Die Thursen aber lasen die Saga, während sie meißelten und sangen, sie sahen, was war, was ist und was sein wird, und erkannten, dass ihre Macht als Herrscher Rohas von den Söhnen der Steine hinweggefegt und eines fernen Tages von Menschen, Ealaras liebsten Kindern, gebrochen werden würde. Darüber wandten die stolzen Thursen sich im Zorn gegen ihr Schicksal und rüsteten selbst zum Kampf gegen ihren eigenen Lehrmeister. Die Riesen stürzten sich mit bloßen Fäusten und Knochenhämmern auf Ogh den Reimer und brachten ihm ihren donnernden Groll entgegen. Doch Ogh, Hüter der Wahren Namen und Archon Lyrs, lachte nur, denn er erwies sich als stärker und bändigte seine rebellischen Kinder. Noch während die Erde bebte wussten die Thursen, dass sie geschlagen waren und richteten ihren Zorn nun gegen ihr eigenes Werk, die Weltenschickssalssaga, denn niemand sollte von ihrem kommenden Untergang erfahren. Sie zermalmten und zerschmetterten die Klippen des Schicksals in tausend Bruchstücke und schufen so in ihrer Wut den Ginnungagap, den tiefsten Abgrund und die lichtloseste Schlucht der Immerlande. Von allen wundersamen Runenzeichen, die sie so mühsam eingekerbt und geschnitten hatten, blieben ihnen nur Fragmente und sie wurden über das gesamte Antlitz des Nordens verstreut.


Und Ogh, der gerecht war, hatte Mitleid mit seinem erwählten Volk. Denn er blickte weiter als selbst die weisesten der Riesen und wusste, dass ihr Wissen unvollkommen war und sie mit ihrem Zorn ihr eigenes Verhängnis in Gang gesetzt hatten. Lange und sanft sprach er zu ihnen von der Macht des Schicksals und ihrer Bestimmung. Doch er hatte auch ihre gewaltige Wut nicht vergessen, die, einmal entfesselt, im Stande war selbst das Antlitz der Welt zu ändern, also sprach er zu ihnen. "Euer Zorn ist zu schrecklich, um Rohas Geheimnisse zu hüten, denn ihr zerstört, was euch heilig sein sollte. Ich bin Ogh der Reimer, Meister der Runen und Hüter der Wahren Namen, aber ich will mich nicht von euch wenden. Ihr habt das Geschenk, das ich euch gab vernichtet und nun ist euch nichts geblieben außer Splitter eurer einstigen Macht, verstreut in alle Winde. Sie wiederzuerlangen und sicher zu verwahren soll eure Buße sein. Die mächtigen Zeichen der Schöpfung und Aufhebung sollt ihr allein beherrschen. Ihr sollt wissen, wie sie zu ritzen und zu schneiden sind. Und eure Runenmeister sollen Macht und Ruhm erlangen, denn das Zeichen, das eingekerbt wird, ist niemals vergessen und der Name, gemeißelt in Stein, auf ewig unsterblich. Denn ein Wort ist, was es bezeichnet, das ist der Zauber, die großartigste Weisheit."


Und die Riesen taten, was Ogh ihnen befohlen hatte, erschüttert vom Wissen um ihr verlorenes Wissen, gefangen in ihrer Erinnerung an die gewaltige Weltenschickssalssage und gebrochen von ihrem eigenen Zorn.
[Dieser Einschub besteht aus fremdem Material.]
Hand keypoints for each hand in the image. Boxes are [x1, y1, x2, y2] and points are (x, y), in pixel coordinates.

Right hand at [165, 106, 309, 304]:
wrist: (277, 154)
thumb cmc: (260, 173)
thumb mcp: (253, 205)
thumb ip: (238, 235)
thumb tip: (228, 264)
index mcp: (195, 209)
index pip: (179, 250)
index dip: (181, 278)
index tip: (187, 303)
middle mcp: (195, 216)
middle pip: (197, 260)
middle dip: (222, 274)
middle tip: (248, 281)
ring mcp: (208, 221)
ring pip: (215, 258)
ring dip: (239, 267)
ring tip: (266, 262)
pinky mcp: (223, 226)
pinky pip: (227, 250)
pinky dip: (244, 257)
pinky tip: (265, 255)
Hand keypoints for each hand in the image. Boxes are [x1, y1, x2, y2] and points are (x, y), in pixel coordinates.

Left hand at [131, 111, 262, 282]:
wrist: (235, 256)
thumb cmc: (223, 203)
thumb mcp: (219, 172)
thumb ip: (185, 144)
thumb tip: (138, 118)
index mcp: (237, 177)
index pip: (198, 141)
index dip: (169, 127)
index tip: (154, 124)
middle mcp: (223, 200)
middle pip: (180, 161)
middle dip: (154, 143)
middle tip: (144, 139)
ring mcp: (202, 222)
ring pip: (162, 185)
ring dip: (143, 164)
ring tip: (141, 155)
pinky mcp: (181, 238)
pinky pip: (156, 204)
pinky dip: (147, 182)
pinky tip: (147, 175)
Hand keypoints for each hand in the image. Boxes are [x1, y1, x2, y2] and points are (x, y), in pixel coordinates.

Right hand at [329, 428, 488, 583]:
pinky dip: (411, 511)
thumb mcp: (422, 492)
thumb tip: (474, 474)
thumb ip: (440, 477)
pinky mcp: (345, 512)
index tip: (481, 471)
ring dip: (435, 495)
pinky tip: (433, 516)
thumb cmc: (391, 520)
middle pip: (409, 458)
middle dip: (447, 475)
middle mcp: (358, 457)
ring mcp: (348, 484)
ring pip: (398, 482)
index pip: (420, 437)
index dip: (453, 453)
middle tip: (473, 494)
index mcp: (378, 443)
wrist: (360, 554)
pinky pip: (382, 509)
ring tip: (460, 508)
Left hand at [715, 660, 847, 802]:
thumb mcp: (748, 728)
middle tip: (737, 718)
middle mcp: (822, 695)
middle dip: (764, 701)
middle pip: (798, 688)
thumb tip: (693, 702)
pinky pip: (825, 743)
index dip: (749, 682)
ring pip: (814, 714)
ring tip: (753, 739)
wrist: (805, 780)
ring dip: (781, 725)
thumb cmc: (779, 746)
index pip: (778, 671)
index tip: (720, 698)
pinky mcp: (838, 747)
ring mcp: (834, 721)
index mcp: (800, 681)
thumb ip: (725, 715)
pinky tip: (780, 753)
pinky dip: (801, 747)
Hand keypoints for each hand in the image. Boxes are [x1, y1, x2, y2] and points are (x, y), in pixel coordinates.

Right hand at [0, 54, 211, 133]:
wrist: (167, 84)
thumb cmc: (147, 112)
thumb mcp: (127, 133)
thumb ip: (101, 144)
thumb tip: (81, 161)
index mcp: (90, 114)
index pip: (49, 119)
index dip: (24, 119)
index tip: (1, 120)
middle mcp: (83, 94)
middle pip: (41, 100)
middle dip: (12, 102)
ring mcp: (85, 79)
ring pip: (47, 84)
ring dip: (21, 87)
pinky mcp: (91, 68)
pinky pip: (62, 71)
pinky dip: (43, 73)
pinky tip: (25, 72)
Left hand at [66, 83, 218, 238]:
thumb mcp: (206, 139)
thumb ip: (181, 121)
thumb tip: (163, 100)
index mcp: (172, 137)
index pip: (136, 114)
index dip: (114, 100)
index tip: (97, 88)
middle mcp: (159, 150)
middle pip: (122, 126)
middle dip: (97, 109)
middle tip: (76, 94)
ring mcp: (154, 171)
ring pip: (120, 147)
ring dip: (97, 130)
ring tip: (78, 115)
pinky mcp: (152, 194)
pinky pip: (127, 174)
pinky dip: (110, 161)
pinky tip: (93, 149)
Sie zogen aus die verlorenen Runensteine zu finden, die Scherben ihres großen Werkes und trugen sie zusammen. Und Ýmir Einauge verdiente sich seinen Namen, weil er sein Auge gab im Kampf mit der Miðgarðsormr, der großen Schlange, um die letzte verlorene Rune heimzuholen. Doch dann krochen die Söhne der Steine aus dem Gebein der Erde und sie stahlen den Riesen acht der Runen, die sie zu bewahren geschworen hatten… doch das ist eine andere Geschichte und soll ein andermal erzählt werden.